Claudia Polledri, commissaire

Les artistes Bahman Jalali, Mehdi Vosoughnia, Jalal Sephr, Shadi Ghadirian et Babak Kazemi sont représentés par la Silk Road Gallery de Téhéran.

Ghazaleh Rezaei est représentée par la AG Galerie de Téhéran.

IRAN: POÉSIES VISUELLES

Volet 3 : S’engager

Artistes : Ali Nadjian et Ramyar Manouchehrzadeh, Shadi Ghadirian, Mehrdad Afsari, Jalal Sepehr, Babak Kazemi

Poésie comme soulèvement

« Un arbre est vivant plutôt comme un peuple que comme un individu, la foudre seule devrait être chargée de l’abattre. » (Erri De Luca)
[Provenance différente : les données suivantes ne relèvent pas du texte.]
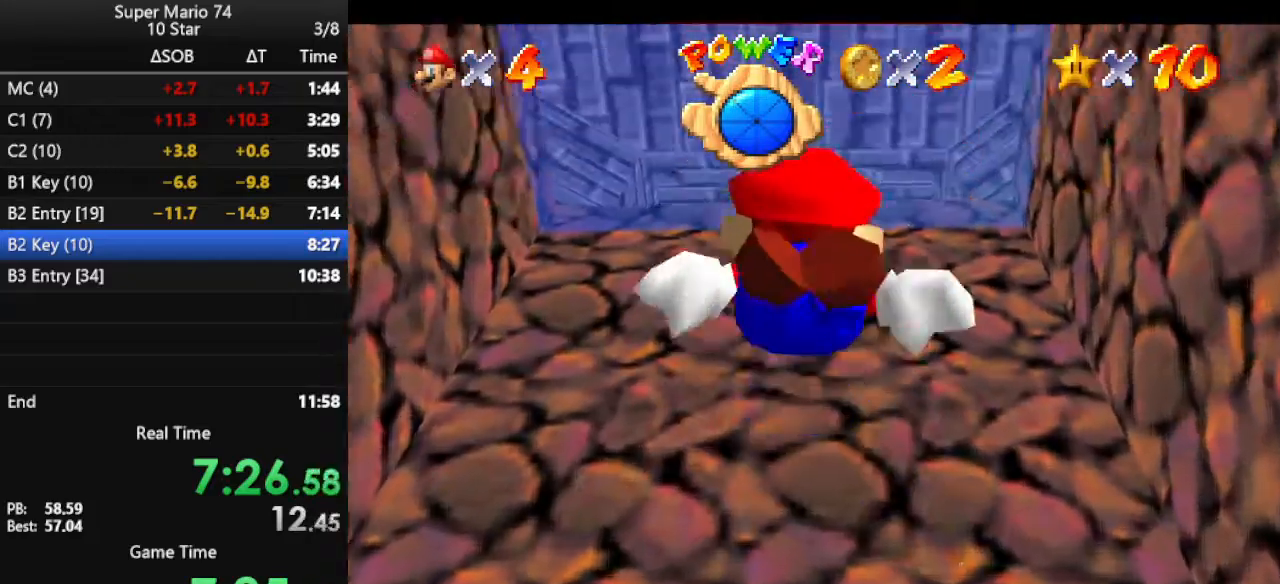
{"buttons": [], "left_stick": "down-left", "events": [[400, "A", "up"], [500, "left_stick", "down-left"]]}
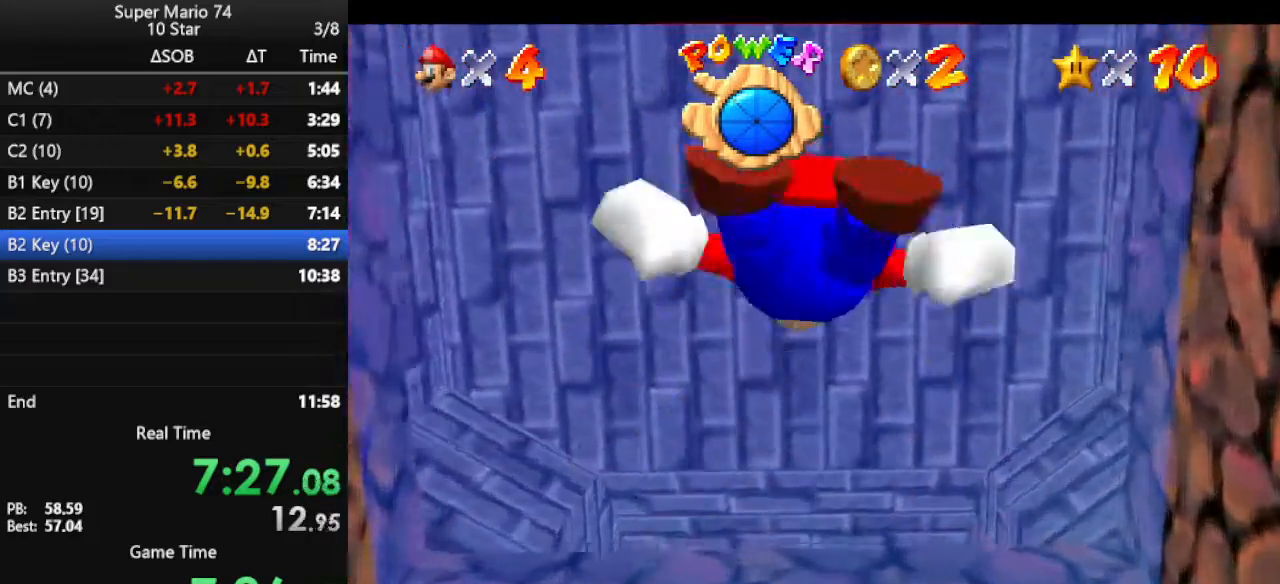
{"buttons": ["A"], "left_stick": "down", "events": [[133, "A", "down"], [200, "left_stick", "center"], [400, "A", "up"], [400, "left_stick", "down"], [500, "A", "down"]]}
Demo, « peuple », c’est le titre qu’Ali Nadjian et Ramyar Manouchehrzadeh ont choisi pour leur série qui symbolise, entre mise en scène et images documentaires, les nombreux soulèvements dont la société iranienne a été la protagoniste, de la Révolution islamique de 1979 jusqu’aux protestations postélectorales de 2009, plus connues comme « mouvement vert », à la suite de la réélection frauduleuse de Mahmoud Ahmadinejad (12 juin 2019). Ce sont des visions fortes qui témoignent d’un esprit collectif, exprimé de manière plus symbolique dans les clichés de Jalal Sepehr et sa référence au tapis persan. C’est de l’atmosphère et des inquiétudes ressenties pendant les manifestations et les répressions de 2009 dont est aussi issu le projet photographique de Shadi Ghadirian, intitulé Miss Butterfly (2011). Directement inspiré de la pièce théâtrale The Butterfly (1974) de Bijan Mofid, il a été dédié par Ghadirian à son amie la journaliste Nazanin Khosravani, emprisonnée pendant plusieurs années. La même atmosphère étouffante alourdit les clichés en noir et blanc de Mehrdad Afsari, où le topos du jardin, décor privilégié des miniatures et protagoniste de la tradition poétique persane ancienne et moderne, devient, par la référence au contexte politique et social, symbole d’un espace inhospitalier. Également enfermés, les arbres de la série inédite Captives de Babak Kazemi évoquent la répression subie actuellement en Iran par les militants écologistes. Il en ressort des images délicates et puissantes auxquelles l’impression sur le verso du papier photo à la gomme bichromatée donne une consistance picturale.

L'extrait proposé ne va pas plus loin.